Les militaires sont mis en permission d'office. Ahmed rentre donc chez lui rejoindre sa femme et ses enfants. Mais, rapidement, ceux qui veulent que l'Algérie reste française sont alors pris à partie par les défenseurs de l'indépendance.
Une dizaine d'hommes se présentent au domicile d'Ahmed pour l'arrêter. Humilié, torturé, il parvient à prendre la fuite.
Une fois. Il est repris, s'évade à nouveau. Il réussit à prendre une nouvelle fois la poudre d'escampette. Il a la possibilité de partir en France.
Sa femme ne le suit pas.

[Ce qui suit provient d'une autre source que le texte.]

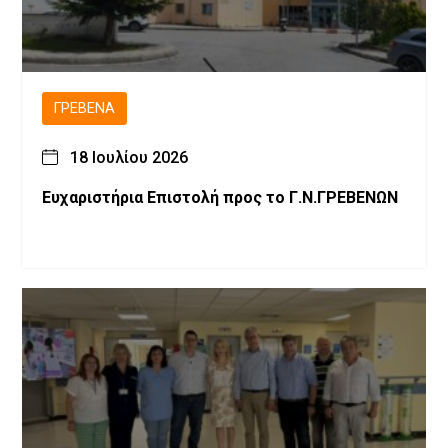
ΓΡΕΒΕΝΆ
18 Ιουλίου 2026
Ευχαριστήρια Επιστολή προς το Γ.Ν.ΓΡΕΒΕΝΩΝ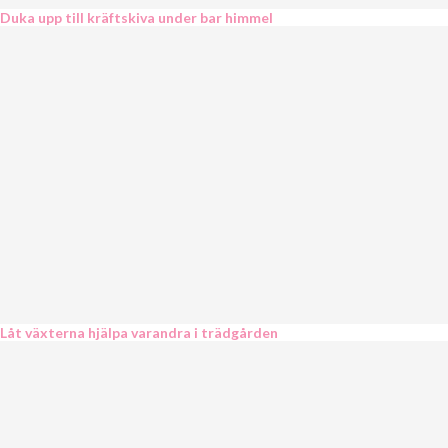
Duka upp till kräftskiva under bar himmel
Låt växterna hjälpa varandra i trädgården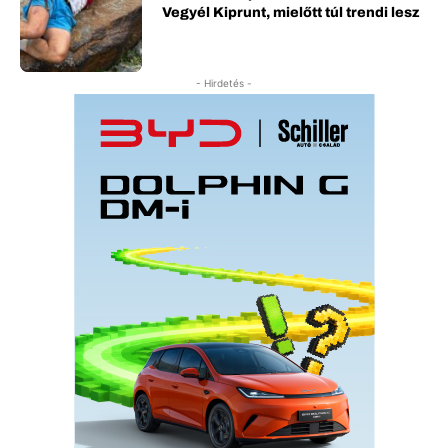
Vegyél Kiprunt, mielőtt túl trendi lesz
- Hirdetés -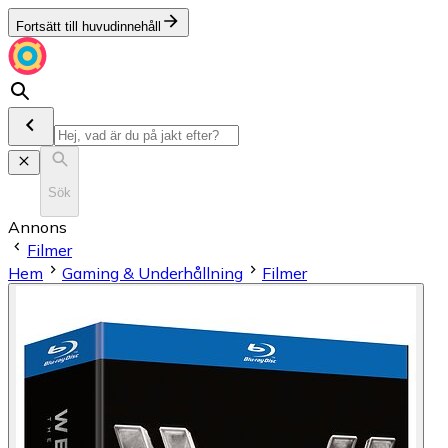
Fortsätt till huvudinnehåll
Sök
Annons
Filmer
Hem
Gaming & Underhållning
Filmer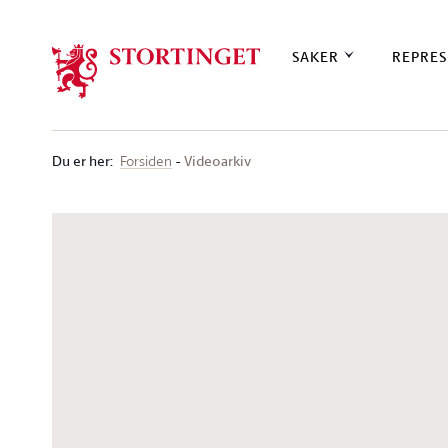
Stortinget.no
SAKER
REPRES
Du er her
:
Videoarkiv
Forsiden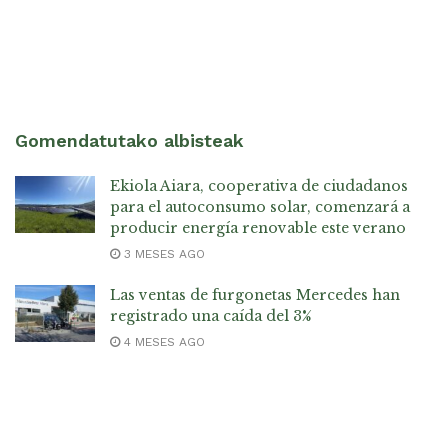
Gomendatutako albisteak
Ekiola Aiara, cooperativa de ciudadanos
para el autoconsumo solar, comenzará a
producir energía renovable este verano
3 MESES AGO
Las ventas de furgonetas Mercedes han
registrado una caída del 3%
4 MESES AGO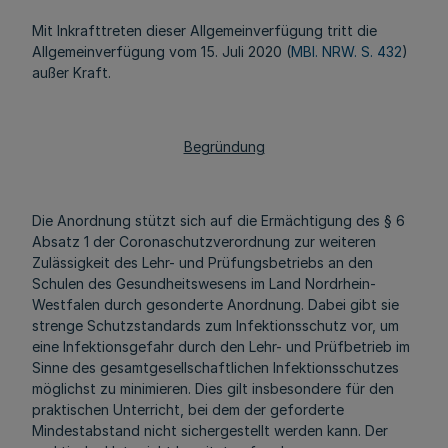
Mit Inkrafttreten dieser Allgemeinverfügung tritt die
Allgemeinverfügung vom 15. Juli 2020 (
MBl. NRW. S. 432
)
außer Kraft.
Begründung
Die Anordnung stützt sich auf die Ermächtigung des § 6
Absatz 1 der Coronaschutzverordnung zur weiteren
Zulässigkeit des Lehr- und Prüfungsbetriebs an den
Schulen des Gesundheitswesens im Land Nordrhein-
Westfalen durch gesonderte Anordnung. Dabei gibt sie
strenge Schutzstandards zum Infektionsschutz vor, um
eine Infektionsgefahr durch den Lehr- und Prüfbetrieb im
Sinne des gesamtgesellschaftlichen Infektionsschutzes
möglichst zu minimieren. Dies gilt insbesondere für den
praktischen Unterricht, bei dem der geforderte
Mindestabstand nicht sichergestellt werden kann. Der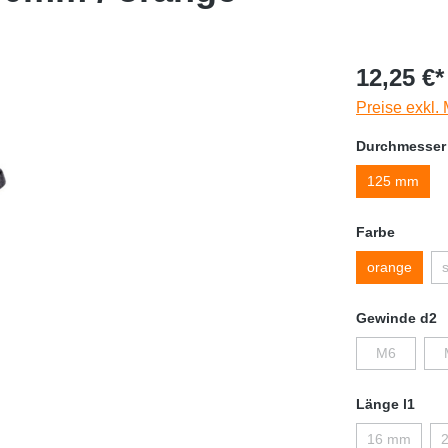
12,25 €*
Preise exkl.
Durchmesser
125 mm
Farbe
orange
Gewinde d2
M6
Länge l1
16 mm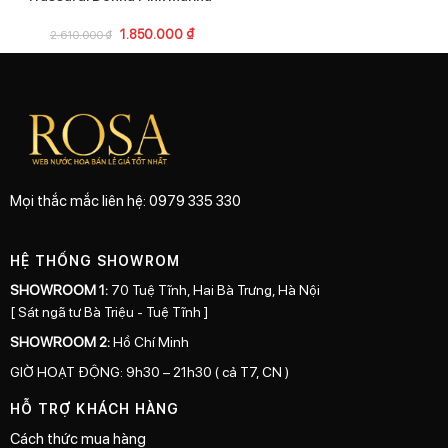
1.850.000
₫
2.610.000
₫
Mọi thắc mắc liên hệ: 0979 335 330
HỆ THỐNG SHOWROM
SHOWROOM 1:
70 Tuệ Tĩnh, Hai Bà Trưng, Hà Nội
[ Sát ngã tư Bà Triệu - Tuệ Tĩnh ]
SHOWROOM 2:
Hồ Chí Minh
GIỜ HOẠT ĐỘNG: 9h30 – 21h30 ( cả T7, CN )
HỖ TRỢ KHÁCH HÀNG
Cách thức mua hàng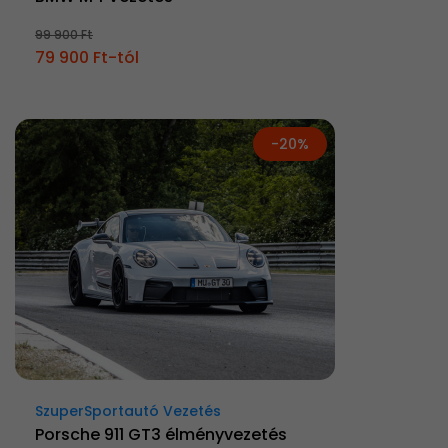
99 900 Ft
79 900 Ft-tól
-20%
SzuperSportautó Vezetés
Porsche 911 GT3 élményvezetés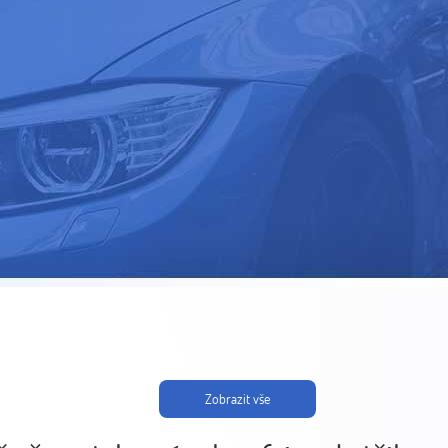
Zobrazit vše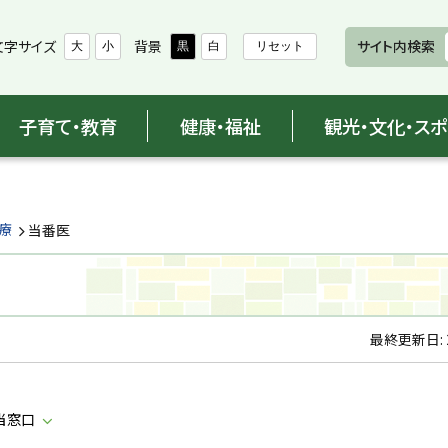
文字サイズ
背景
サイト内検索
大
小
黒
白
リセット
子育て・教育
健康・福祉
観光・文化・ス
療
当番医
最終更新日:
当窓口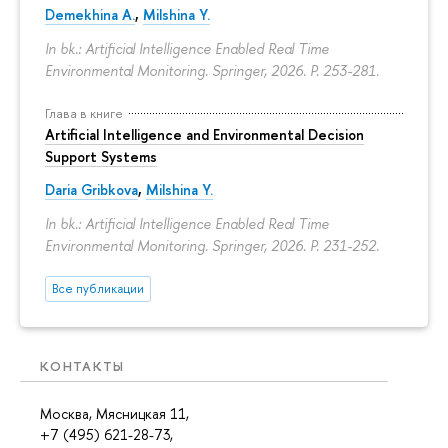
Demekhina A.
,
Milshina Y.
In bk.: Artificial Intelligence Enabled Real Time
Environmental Monitoring. Springer, 2026.
P. 253-281.
Глава в книге
Artificial Intelligence and Environmental Decision
Support Systems
Daria Gribkova
,
Milshina Y.
In bk.: Artificial Intelligence Enabled Real Time
Environmental Monitoring. Springer, 2026.
P. 231-252.
Все публикации
КОНТАКТЫ
Москва, Мясницкая 11,
+7 (495) 621-28-73,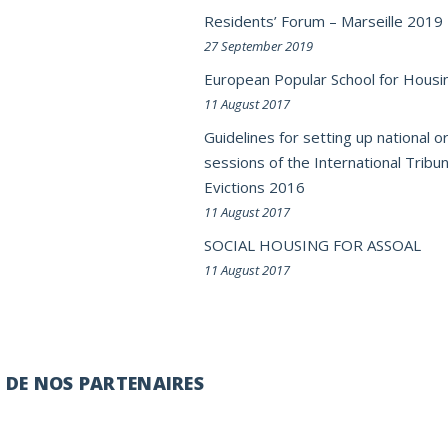
Residents’ Forum – Marseille 2019
27 September 2019
European Popular School for Housi
11 August 2017
Guidelines for setting up national or
sessions of the International Tribun
Evictions 2016
11 August 2017
SOCIAL HOUSING FOR ASSOAL
11 August 2017
É DE NOS PARTENAIRES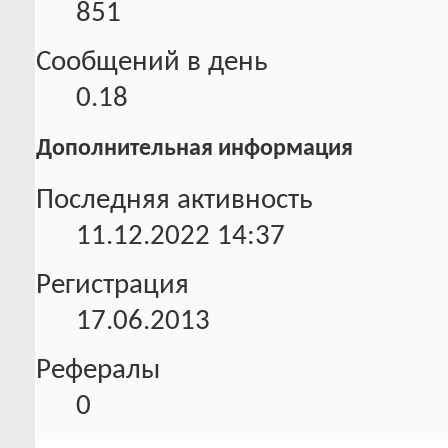
851
Сообщений в день
0.18
Дополнительная информация
Последняя активность
11.12.2022
14:37
Регистрация
17.06.2013
Рефералы
0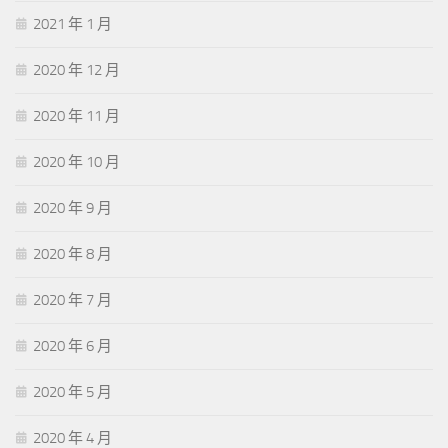
2021 年 1 月
2020 年 12 月
2020 年 11 月
2020 年 10 月
2020 年 9 月
2020 年 8 月
2020 年 7 月
2020 年 6 月
2020 年 5 月
2020 年 4 月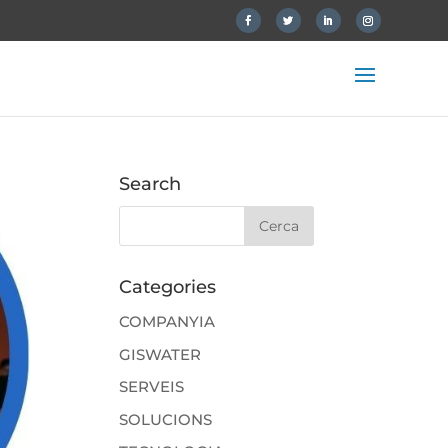
Search
Categories
COMPANYIA
GISWATER
SERVEIS
SOLUCIONS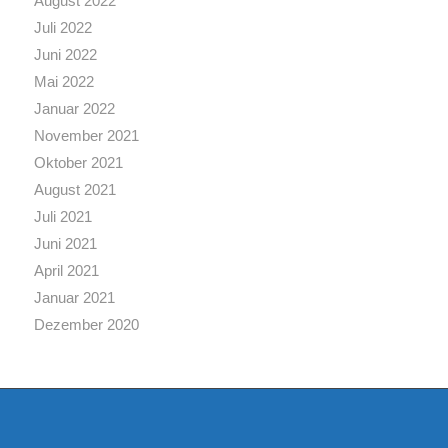
August 2022
Juli 2022
Juni 2022
Mai 2022
Januar 2022
November 2021
Oktober 2021
August 2021
Juli 2021
Juni 2021
April 2021
Januar 2021
Dezember 2020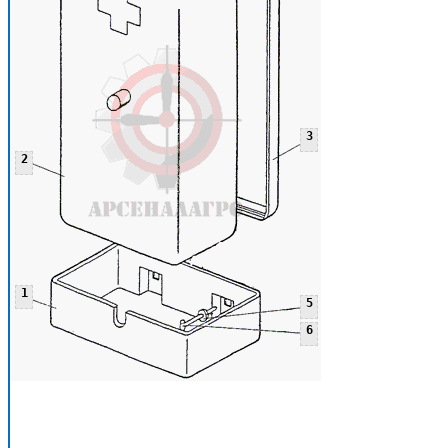
3
2
1
5
6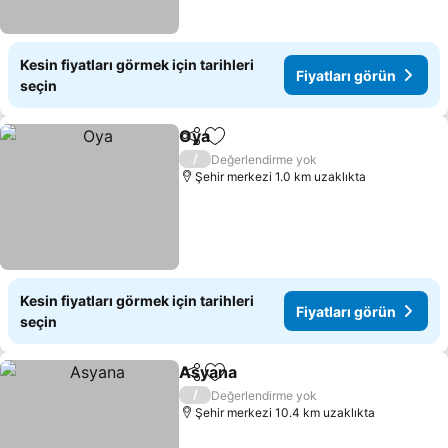
Kesin fiyatları görmek için tarihleri
Fiyatları görün
seçin
Oya
Paylaş
Favorilerime ekle
/
Değerlendirme yok
Şehir merkezi 1.0 km uzaklıkta
Kesin fiyatları görmek için tarihleri
Fiyatları görün
seçin
Asyana
Paylaş
Favorilerime ekle
/
Değerlendirme yok
Şehir merkezi 10.4 km uzaklıkta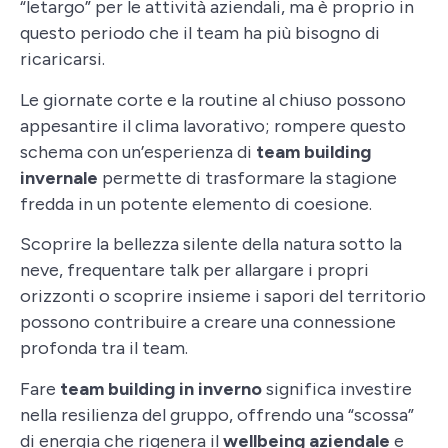
“letargo” per le attività aziendali, ma è proprio in
questo periodo che il team ha più bisogno di
ricaricarsi.
Le giornate corte e la routine al chiuso possono
appesantire il clima lavorativo; rompere questo
schema con un’esperienza di
team building
invernale
permette di trasformare la stagione
fredda in un potente elemento di coesione.
Scoprire la bellezza silente della natura sotto la
neve, frequentare talk per allargare i propri
orizzonti o scoprire insieme i sapori del territorio
possono contribuire a creare una connessione
profonda tra il team.
Fare
team building in inverno
significa investire
nella resilienza del gruppo, offrendo una “scossa”
di energia che rigenera il
wellbeing aziendale
e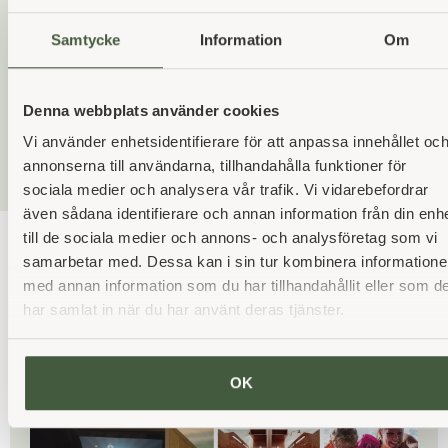
Eintritt ins Fitnessstudio
Samtycke
Information
Om
AB 1495 SEK
Jetzt buchen
pro Person
Denna webbplats använder cookies
Vi använder enhetsidentifierare för att anpassa innehållet oc
annonserna till användarna, tillhandahålla funktioner för
sociala medier och analysera vår trafik. Vi vidarebefordrar
även sådana identifierare och annan information från din enh
till de sociala medier och annons- och analysföretag som vi
Entdecken Sie unsere
samarbetar med. Dessa kan i sin tur kombinera information
med annan information som du har tillhandahållit eller som d
anderen Pakete
har samlat in när du har använt deras tjänster.
OK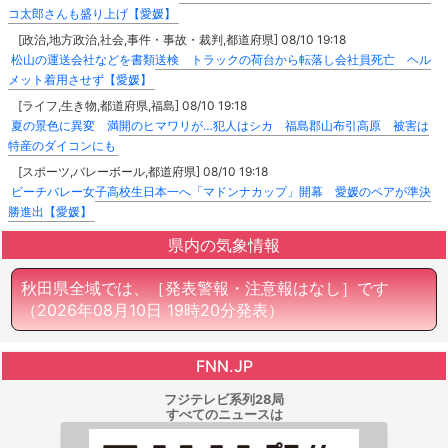
コ太郎さんも盛り上げ【愛媛】
[政治,地方政治,社会,事件・事故・裁判,都道府県] 08/10 19:18
松山の運送会社などを書類送検 トラックの荷台から転落し会社員死亡 ヘル
メット着用させず【愛媛】
[ライフ,生き物,都道府県,福島] 08/10 19:18
夏の景色に異変 満開のヒマワリが…犯人はシカ 福島郡山布引高原 被害は
特産のダイコンにも
[スポーツ,バレーボール,都道府県] 08/10 19:18
ビーチバレー女子高校生日本一へ「マドンナカップ」開幕 愛媛のペアが準決
勝進出【愛媛】
県内の気象情報
秋田県全域では、［発表警報・注意報はなし］です
（2026年08月10日 19時20分発表）
FNN.JP
フジテレビ系列28局
すべてのニュースは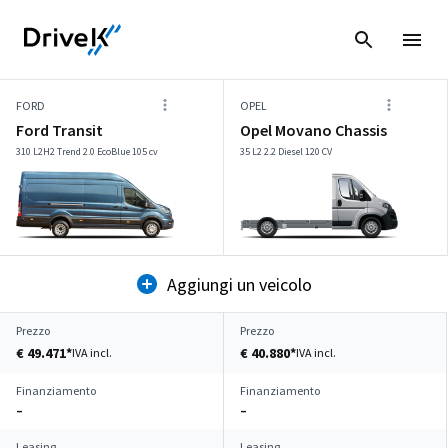
FORD
OPEL
Ford Transit
Opel Movano Chassis
310 L2H2 Trend 2.0 EcoBlue 105 cv
35 L2 2.2 Diesel 120 CV
Aggiungi un veicolo
Prezzo
Prezzo
€ 49.471*
€ 40.880*
IVA incl.
IVA incl.
Finanziamento
Finanziamento
–
–
Leasing
Leasing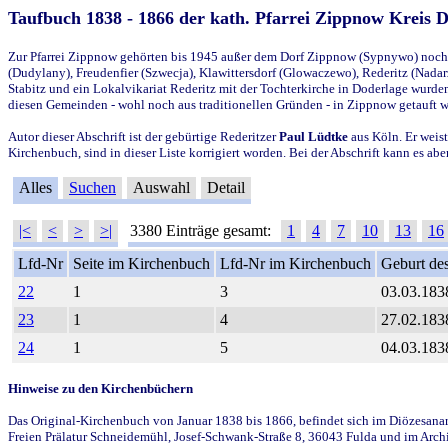
Taufbuch 1838 - 1866 der kath. Pfarrei Zippnow Kreis 
Zur Pfarrei Zippnow gehörten bis 1945 außer dem Dorf Zippnow (Sypnywo) noch d
(Dudylany), Freudenfier (Szwecja), Klawittersdorf (Glowaczewo), Rederitz (Nadarz
Stabitz und ein Lokalvikariat Rederitz mit der Tochterkirche in Doderlage wurd
diesen Gemeinden - wohl noch aus traditionellen Gründen - in Zippnow getauft 
Autor dieser Abschrift ist der gebürtige Rederitzer
Paul Lüdtke
aus Köln. Er weist
Kirchenbuch, sind in dieser Liste korrigiert worden. Bei der Abschrift kann es 
Alles
Suchen
Auswahl
Detail
|<
<
>
>|
3380 Einträge gesamt:
1
4
7
10
13
16
Lfd-Nr
Seite im Kirchenbuch
Lfd-Nr im Kirchenbuch
Geburt des
22
1
3
03.03.183
23
1
4
27.02.183
24
1
5
04.03.183
Hinweise zu den Kirchenbüchern
Das Original-Kirchenbuch von Januar 1838 bis 1866, befindet sich im Diözesanarch
Freien Prälatur Schneidemühl, Josef-Schwank-Straße 8, 36043 Fulda und im Archi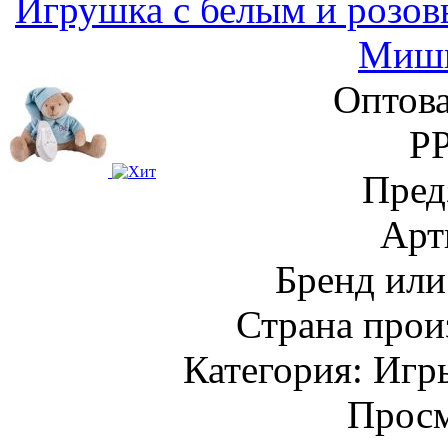
Игрушка с белым и розо
Мишк
Оптова
Р
Пред
Арт
Бренд или
Страна прои
Категория: Игр
Просм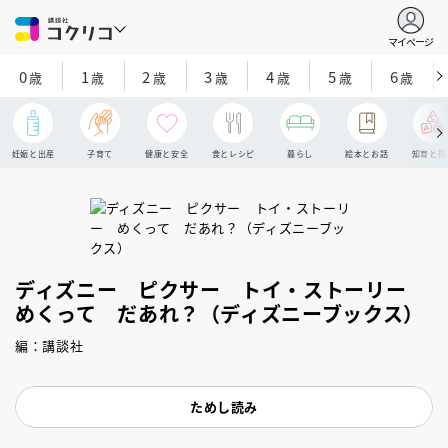
マイページ
0
1
2
3
4
5
6
歳
歳
歳
歳
歳
歳
歳
妊娠と出産
子育て
健康と安全
食とレシピ
暮らし
絵本とお話
知育と探
ディズニー ピクサー トイ・ストーリー
めくって だあれ？（ディズニーブックス）
編：講談社
ためし読み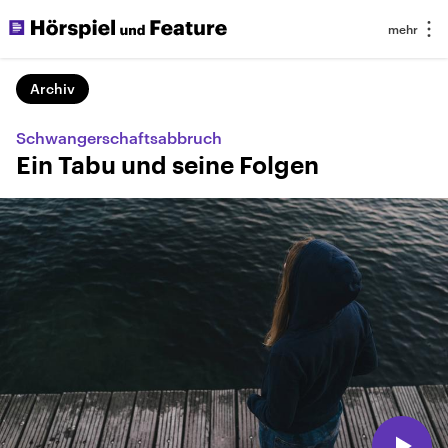
Archiv
Schwangerschaftsabbruch
Ein Tabu und seine Folgen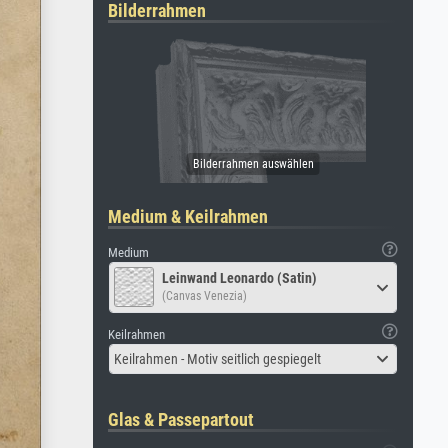
Bilderrahmen
Medium & Keilrahmen
Medium
Leinwand Leonardo (Satin)
(Canvas Venezia)
Keilrahmen
Keilrahmen - Motiv seitlich gespiegelt
Glas & Passepartout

Menacé, il part, abandonnant sa famille et ses biens, le 20 août 1963, aidé par un pied-noir, garagiste à Alger.
Depuis, Ahmed n'a pu revoir ses terres ni ses proches. Sa fille est venue en France, le voir, en 1998. Il n'a jamais revu son fils.
Il s'est depuis remarié en France et a eu des enfants nés ici. Mais jamais il n'a oublié ce matin du 19 mars quand ses collègues militaires et lui ont refusé d'assister au levé du drapeau.
Ni les 62 francs donnés par ce garagiste algérois pour l'aider à fuir et à rester en vie.